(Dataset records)
* * *

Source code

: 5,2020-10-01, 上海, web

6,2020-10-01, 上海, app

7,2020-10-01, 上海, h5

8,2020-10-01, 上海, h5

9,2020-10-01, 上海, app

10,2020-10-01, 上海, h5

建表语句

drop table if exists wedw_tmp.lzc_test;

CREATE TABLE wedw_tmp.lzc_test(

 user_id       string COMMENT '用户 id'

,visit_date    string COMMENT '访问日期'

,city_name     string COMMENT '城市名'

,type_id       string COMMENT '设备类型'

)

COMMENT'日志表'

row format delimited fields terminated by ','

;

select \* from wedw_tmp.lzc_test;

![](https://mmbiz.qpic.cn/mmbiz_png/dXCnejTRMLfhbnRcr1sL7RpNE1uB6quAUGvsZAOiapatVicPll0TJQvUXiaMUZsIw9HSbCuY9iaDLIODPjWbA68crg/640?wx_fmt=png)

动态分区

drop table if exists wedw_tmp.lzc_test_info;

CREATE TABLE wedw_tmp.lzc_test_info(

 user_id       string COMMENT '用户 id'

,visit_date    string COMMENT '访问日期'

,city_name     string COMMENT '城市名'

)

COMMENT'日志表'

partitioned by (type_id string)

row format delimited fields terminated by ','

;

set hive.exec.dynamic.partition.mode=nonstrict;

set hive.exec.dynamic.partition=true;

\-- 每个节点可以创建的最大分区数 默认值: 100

* * *

[WHAT YOU NEED TO DO]:
For the word "dynamic", count the lines of the data that contain it and report only the total.

[RESULT OF THIS EXERCISE]:
2